◆ Provided records:
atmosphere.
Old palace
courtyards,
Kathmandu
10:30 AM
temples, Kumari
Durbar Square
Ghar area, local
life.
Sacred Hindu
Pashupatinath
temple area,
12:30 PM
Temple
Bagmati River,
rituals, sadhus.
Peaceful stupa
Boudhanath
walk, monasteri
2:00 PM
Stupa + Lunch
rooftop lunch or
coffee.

◆ Aim of the exercise:
The complete listing, from first line to last, should be copied verbatim.

◆ Solution to this exercise:
atmosphere.
Old palace
courtyards,
Kathmandu
10:30 AM
temples, Kumari
Durbar Square
Ghar area, local
life.
Sacred Hindu
Pashupatinath
temple area,
12:30 PM
Temple
Bagmati River,
rituals, sadhus.
Peaceful stupa
Boudhanath
walk, monasteri
2:00 PM
Stupa + Lunch
rooftop lunch or
coffee.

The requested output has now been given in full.